Does anyone know where to get live kefir grains? In Abu Dhabi or Dubai. I've looked everywhere.


----------



## jthornton

*Sharing*

Hi, I have grains but the forum has deleted my email address and listed as Spam. I'm happy to share for free. I guess you can reply here if you're interested and I will hopefully receive a notification from the website to check this page. I'm happy to share and not looking to make a profit on the grains since they repopulate and I always have excess. It's also in the spirit of kefir to share the grains rather than charge for them.


----------



## BedouGirl

jthornton said:


> Hi, I have grains but the forum has deleted my email address and listed as Spam. I'm happy to share for free. I guess you can reply here if you're interested and I will hopefully receive a notification from the website to check this page. I'm happy to share and not looking to make a profit on the grains since they repopulate and I always have excess. It's also in the spirit of kefir to share the grains rather than charge for them.


 OP posted the question two years ago. Subsequent posts were spam, including the one you posted last September.


----------



## jthornton

I posted thinking that others would search for kefir grains in Dubai and come across the same thread, much like I did. I apologize if that was in violation of the terms. Feel free to delete these posts as well if that is the case.


----------



## LunaLuni80

jthornton said:


> Hi, I have grains but the forum has deleted my email address and listed as Spam. I'm happy to share for free. I guess you can reply here if you're interested and I will hopefully receive a notification from the website to check this page. I'm happy to share and not looking to make a profit on the grains since they repopulate and I always have excess. It's also in the spirit of kefir to share the grains rather than charge for them.


Hi im kefir lovers too,im making my own kefir probiotic.. What do you make? Is it water kefir? I really want water kefir if you have it would you like to share with me? TIA x


----------



## alanuae

jthornton said:


> Hi, I have grains but the forum has deleted my email address and listed as Spam. I'm happy to share for free. I guess you can reply here if you're interested and I will hopefully receive a notification from the website to check this page. I'm happy to share and not looking to make a profit on the grains since they repopulate and I always have excess. It's also in the spirit of kefir to share the grains rather than charge for them.


Hi there..I'm keen on getting the kefir grains for my personal health. I hope you still have some to spare.
Cheers


----------



## neonpoppy

New here. I have kefir grains. They were originally milk but are now water. You can use either grain for either but it takes a few goes to work properly. PM me if anyone needs any although I've just moved here so might be a bit difficult to meet up to give them to you till we have a place to live! Which should be in the next month!

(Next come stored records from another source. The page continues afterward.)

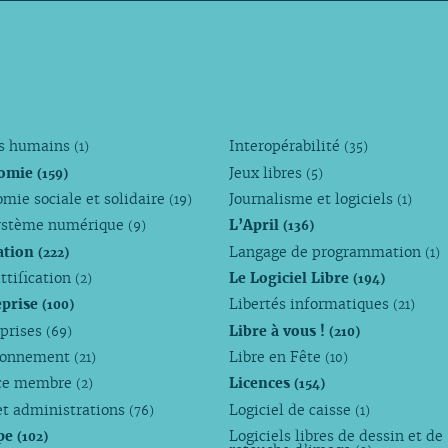
ts humains
Interopérabilité
(1)
(35)
omie
Jeux libres
(159)
(5)
mie sociale et solidaire
Journalisme et logiciels
(19)
(1)
ystème numérique
L’April
(9)
(136)
ation
Langage de programmation
(222)
(1)
ttification
Le Logiciel Libre
(2)
(194)
eprise
Libertés informatiques
(100)
(21)
eprises
Libre à vous !
(69)
(210)
ronnement
Libre en Fête
(21)
(10)
ce membre
Licences
(2)
(154)
et administrations
Logiciel de caisse
(76)
(1)
pe
Logiciels libres de dessin et de
(102)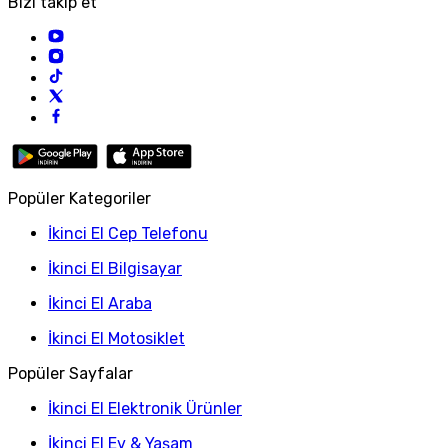
Bizi takip et
Popüler Kategoriler
İkinci El Cep Telefonu
İkinci El Bilgisayar
İkinci El Araba
İkinci El Motosiklet
Popüler Sayfalar
İkinci El Elektronik Ürünler
İkinci El Ev & Yaşam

I also have kombucha scoby but after a small freezing accident it may take a while to revive the poor thing.


----------



## alanuae

Hi
Thank you for your reply. Will contact you if my present promised supplier is unable to deliver.
Cheers


----------



## Sheba84

jthornton;70g02074 said:


> Hi, I have grains but the forum has deleted my email address and listed as Spam. I'm happy to share for free. I guess you can reply here if you're interested and I will hopefully receive a notification from the website to check this page. I'm happy to share and not looking to make a profit on the grains since they repopulate and I always have excess. It's also in the spirit of kefir to share the grains rather than charge for them.


HI, do you have Kefir grains to share?
Thanks


----------